Por Norberto HERNÁNDEZ
Hasta algunos años, las campañas en México eran meramente testimoniales. En más de las veces solo se hacía campaña para legitimar al ungido o los ungidos. Nada que discutir, todo estaba arreglado para que los ciudadanos acudieran a votar por no sé quién ni para qué, pero se acudía a las urnas. Los ganadores decían que el pueblo había expresado su santa y sagrada voluntad, pero también ese sufrido pueblo elector había dado muestras de madurez e inteligencia porque había votado por ellos, los hijos, cachorros o herederos de los ideales de la revolución mexicana. Como diría Doña Lupe: Háganme el favor!
Al igual que en los tiempos del dictador Porfirio Díaz que dijo al periodista canadiense radicado en los Estados Unidos, James Creelman, que México estaba listo para la democracia, en los años setentas los actores y promotores del régimen aprobaron una reforma electoral para dar acceso a la oposición en la cámara de diputados vía los diputados plurinominales. Pero esa generosidad tenía sus límites, ¡faltaba más! Nunca se pondría en riesgo la mayoría cameral; en consecuencia, la oposición de izquierda pasó de la lucha clandestina y armada al máximo órgano deliberativo del país sin la fuerza para cambiar o influir en la toma de decisiones nacionales. Antes bien fueron un factor de legitimación de una simulación democrática hacia el exterior. En el ámbito de la derecha, aquellos fueron los mejores tiempos de la oposición panista; todavía no se entregaba a los brazos de la corrupción política que caracterizó al régimen de la familia revolucionaria. ¡Cuándo iban a imaginar que un día serían hermanos gemelos de lo que combatieron con ideales, principios y valor cívico! Se cumplió el temor de sus ideólogos: ganaron el gobierno, pero perdieron al partido.

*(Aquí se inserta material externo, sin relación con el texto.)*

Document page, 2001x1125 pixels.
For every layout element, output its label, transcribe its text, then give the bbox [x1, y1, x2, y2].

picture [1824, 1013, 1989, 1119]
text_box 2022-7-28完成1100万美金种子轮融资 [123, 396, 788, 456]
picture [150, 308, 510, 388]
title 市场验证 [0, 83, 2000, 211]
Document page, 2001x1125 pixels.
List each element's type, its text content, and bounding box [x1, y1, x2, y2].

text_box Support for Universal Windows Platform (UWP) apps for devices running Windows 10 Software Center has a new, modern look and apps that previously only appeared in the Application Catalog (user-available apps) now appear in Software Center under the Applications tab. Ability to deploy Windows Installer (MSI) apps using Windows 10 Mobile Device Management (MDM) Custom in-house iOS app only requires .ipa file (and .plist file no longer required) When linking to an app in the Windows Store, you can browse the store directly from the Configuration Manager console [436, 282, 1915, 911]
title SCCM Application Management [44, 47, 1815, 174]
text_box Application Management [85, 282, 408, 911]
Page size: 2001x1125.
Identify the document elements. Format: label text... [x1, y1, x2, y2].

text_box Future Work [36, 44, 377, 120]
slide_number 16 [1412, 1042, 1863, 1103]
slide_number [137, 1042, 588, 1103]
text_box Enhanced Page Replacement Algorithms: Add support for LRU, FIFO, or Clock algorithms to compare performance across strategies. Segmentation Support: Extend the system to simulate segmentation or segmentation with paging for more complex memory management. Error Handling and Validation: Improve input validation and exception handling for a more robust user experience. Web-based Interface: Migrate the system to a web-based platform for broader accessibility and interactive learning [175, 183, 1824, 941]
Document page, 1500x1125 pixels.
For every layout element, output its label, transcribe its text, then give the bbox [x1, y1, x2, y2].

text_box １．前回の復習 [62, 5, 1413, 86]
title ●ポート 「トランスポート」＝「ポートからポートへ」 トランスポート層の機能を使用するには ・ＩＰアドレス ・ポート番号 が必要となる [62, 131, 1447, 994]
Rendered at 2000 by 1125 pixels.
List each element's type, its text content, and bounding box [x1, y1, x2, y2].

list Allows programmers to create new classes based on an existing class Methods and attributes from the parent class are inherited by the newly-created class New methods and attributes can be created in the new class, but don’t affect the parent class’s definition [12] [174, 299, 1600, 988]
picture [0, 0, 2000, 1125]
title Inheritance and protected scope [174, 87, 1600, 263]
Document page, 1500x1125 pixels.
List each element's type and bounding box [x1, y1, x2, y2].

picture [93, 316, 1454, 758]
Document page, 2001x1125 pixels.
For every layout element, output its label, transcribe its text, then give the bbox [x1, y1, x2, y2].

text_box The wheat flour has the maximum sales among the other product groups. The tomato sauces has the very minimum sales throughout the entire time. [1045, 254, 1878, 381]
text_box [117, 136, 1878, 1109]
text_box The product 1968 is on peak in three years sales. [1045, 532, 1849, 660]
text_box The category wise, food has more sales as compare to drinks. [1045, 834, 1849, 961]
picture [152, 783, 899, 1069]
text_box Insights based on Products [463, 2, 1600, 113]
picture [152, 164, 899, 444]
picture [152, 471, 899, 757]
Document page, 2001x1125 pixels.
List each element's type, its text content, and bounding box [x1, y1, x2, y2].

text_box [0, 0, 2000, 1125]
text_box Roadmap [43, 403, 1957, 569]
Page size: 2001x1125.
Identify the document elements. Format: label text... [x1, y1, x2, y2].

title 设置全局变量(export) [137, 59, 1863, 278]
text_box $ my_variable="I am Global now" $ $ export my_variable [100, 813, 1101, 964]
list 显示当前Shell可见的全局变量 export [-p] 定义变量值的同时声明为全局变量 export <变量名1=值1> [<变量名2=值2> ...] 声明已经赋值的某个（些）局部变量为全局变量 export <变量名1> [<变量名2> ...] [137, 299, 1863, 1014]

A pesar de la desigualdad evidente en las formas de competencia electoral, la oposición en su conjunto tomó la tribuna y abrió un debate que se añora; no eran aplaudidores del gobierno ni matraqueros del presidente. Eran protagonistas de la política nacional; algunos de ellos prevalecen en la memoria de la dignidad nacional. Para las elecciones de 1988, las cosas tomaron un curso distinto al control político del sistema presidencialista. Se fracturó el sistema y los escindidos ocuparon un lugar de relevancia en el escenario nacional. Los medios informativos, los centros de pensamiento crítico, las universidades públicas, los sindicatos y las propias cámaras empresariales asumieron su papel en la discusión de lo que se plateaba como continuidad o cambio. Cada uno, desde su trinchera, defendió lo que consideró lo justo, lo propio o aquello que garantizaba su posición o estatus social. Lo rescatable es que se sacudió la llamada normalidad presidencial.
De aquellas polémicas elecciones surgieron los cambios y reformas electorales que fortalecieron al sistema de partidos; también se dio origen a los consejeros ciudadanos y, sobre todo, se fortaleció la autonomía de los órganos electorales en el país. A nivel nacional, el Instituto Federal Electoral (IFE) se mostró como la pieza más acabada de nuestra transición democrática. Los partidos tuvieron mejores prerrogativas y acceso garantizado al dinero público en condiciones más equitativas y claras. De hecho, durante el sexenio del presidente Ernesto Zedillo se llegó a hablar de una reforma electoral definitiva. Eso no ocurrió ni era posible, pero el solo pronunciamiento reflejó la intención de consolidar una mayor calidad democrática, tanto en las elecciones como en la vida pública del país. De nueva cuenta, el protagonismo corrió a cargo de los partidos, sus cuadros dirigentes y el gobierno.
Sin embargo, llegamos a las elecciones presidenciales de Fox, Calderón y Enrique Peña y los protagonistas ya no fueron los actores políticos en competencia. El órgano electoral empezó a padecer de ceguera, actuaciones a modo de las exigencias del jefe político en turno o a la actuación de aceptar los malos menores a la inestabilidad poselectoral. Tenía más peso validar ciertos pecadillos a detonar males mayores que podrían provocar agitación nacional. Como el partido del régimen y sus aliados políticos sumaban mayores espacios de representación legislativa, gubernaturas y la propia presidencia de la República, los arreglos reflejaron esa condición. Se imponía la voluntad de lo políticamente aceptado, aun cuando no era del todo legal. ¡Al cabo y qué!
Pero llegamos a 2018 y todo cambió. Desafortunadamente no para bien. Ahora tenemos a un árbitro más protagonista que los competidores. En particular, el presidente consejero del Instituto Nacional Electoral (INE) Lorenzo Córdova y el consejero Ciro Murayama son los activistas más recalcitrantes de la oposición al Jefe del Ejecutivo y a su partido. El presidente consejero es una máquina de hacer declaraciones de alguien que ha hecho suyo el protagonismo de las elecciones intermedias. La autonomía que dice defender se pierde cada vez que declara. Supone encabezar la defensa del INE, cuando lo que está fortaleciendo es su salida.